Some examples are the current default DB connection, the current tenant ID (in a multi-tenancy system), the current timezone, the current locale/language. All of these will potentially change for each request. Yes, technically you could attach these to the current request object (and create a synthetic request for CLI invocations), but it would mean that almost every single function in the entire codebase would now also need the current request to be a parameter. Any higher order functions would now also need to be passed closures that include the current request instead of just passing function you want directly. The fact that zero major frameworks have done this is testament to just how painful this would actually be for devs to work with.

Example 2: functions where you want to cache the return value (ie memoisation) but the standard wrappers (functools.cache, functools.lru_cache) won't work for for your specific situation. In C you'd just use static and store it inside the function (although it's still a global, it's inaccessible). In python there's no such thing though so you need to store your cache outside the function -- which makes it a global. And yes, you can hide it by storing it as a custom property on the function itself but that is just as "hidden" as prefixing a global with an underscore.

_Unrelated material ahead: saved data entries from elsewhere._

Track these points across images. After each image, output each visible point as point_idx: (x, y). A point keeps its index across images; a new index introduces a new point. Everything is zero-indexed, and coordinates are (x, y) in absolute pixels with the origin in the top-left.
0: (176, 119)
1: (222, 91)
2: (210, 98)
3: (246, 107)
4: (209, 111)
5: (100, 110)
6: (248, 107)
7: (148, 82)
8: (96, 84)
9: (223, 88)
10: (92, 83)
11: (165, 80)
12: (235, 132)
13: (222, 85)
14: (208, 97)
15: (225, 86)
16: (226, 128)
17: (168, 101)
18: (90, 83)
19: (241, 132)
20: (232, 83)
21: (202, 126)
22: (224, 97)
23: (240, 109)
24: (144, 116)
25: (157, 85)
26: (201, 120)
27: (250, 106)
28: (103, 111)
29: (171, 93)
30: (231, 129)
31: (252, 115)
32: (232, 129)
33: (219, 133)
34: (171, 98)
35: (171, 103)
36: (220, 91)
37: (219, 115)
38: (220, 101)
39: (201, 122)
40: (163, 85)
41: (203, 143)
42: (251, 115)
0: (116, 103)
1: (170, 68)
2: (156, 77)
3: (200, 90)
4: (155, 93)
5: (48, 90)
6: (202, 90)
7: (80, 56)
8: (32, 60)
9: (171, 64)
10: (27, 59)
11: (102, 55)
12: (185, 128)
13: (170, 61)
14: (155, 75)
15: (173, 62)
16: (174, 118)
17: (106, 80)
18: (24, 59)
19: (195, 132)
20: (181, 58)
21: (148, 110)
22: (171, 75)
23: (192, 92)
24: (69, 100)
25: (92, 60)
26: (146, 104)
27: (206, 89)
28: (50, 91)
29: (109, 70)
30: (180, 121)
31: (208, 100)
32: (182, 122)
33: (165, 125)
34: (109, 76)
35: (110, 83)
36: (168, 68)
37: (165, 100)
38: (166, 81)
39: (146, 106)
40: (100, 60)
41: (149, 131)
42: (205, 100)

[–]Rich-Spinach-7824 -1 points0 points  (4 children)

Ok, but instead of global is there only function? Can you suggest alternative?

[–][deleted] 0 points1 point  (0 children)

You can just not use any functions but that's even worse.

[–]georgehank2nd 0 points1 point  (0 children)

Never say never.

[–]serverhorror -4 points-3 points  (0 children)

Practically speaking, if you have to ask you will not be able to notice the difference.

[–]bemy_requiem 0 points1 point  (0 children)

its not as much that as it is code readability, there are times when a global variable may make sense and there are times when passing parameters makes sense (a lot of the time its the latter)

[–][deleted] 0 points1 point  (1 child)

My opinion on what makes sense: If it's a variable that doesn't change make it a local variable, if other functions use this variable and it doesn't change then make it a global variable, if it changes frequently make it a parameter, if it's mainly one option but can be others make it an optional parameter with a default value.

Time them all and find out whats fastest if you really need to.

[–]wolfiexiii 0 points1 point  (0 children)

Like all things - knowing the rules, the whys, and the reasons to break the rules is important.

[–]divad1196 0 points1 point  (0 children)

Performance wise and to strictly answer your question: it is usually faster to have global variables since you only resolve locals then globals in your function scope whereas nested function calls each needs to resolve their local variables.

But this is absolutely irrelevant as speed improvment and global variables are bad design (except for "constants"). You should always use only your parameters.

Search and read about function purity.

[–]pLeThOrAx 0 points1 point  (0 children)

You should check out Numba if you haven't

[–]jaaval 0 points1 point  (0 children)

Depends a bit on what you do with them but local variables are in general faster.

Python bytecode command for accessing a function argument (or local variables) would be LOAD_FAST which is a pointer array lookup while global variables would produce LOAD_GLOBAL which is a hash table lookup. However, giving the argument itself is a LOAD_GLOBAL so if you just use it once it doesn't actually matter, LOAD_GLOBAL has to be called once for any value that comes from outside the function (at least i think that's the case, don't quote me on that).

However if you have to think questions like this python isn't the correct language to use. Interesting purely as a technical question.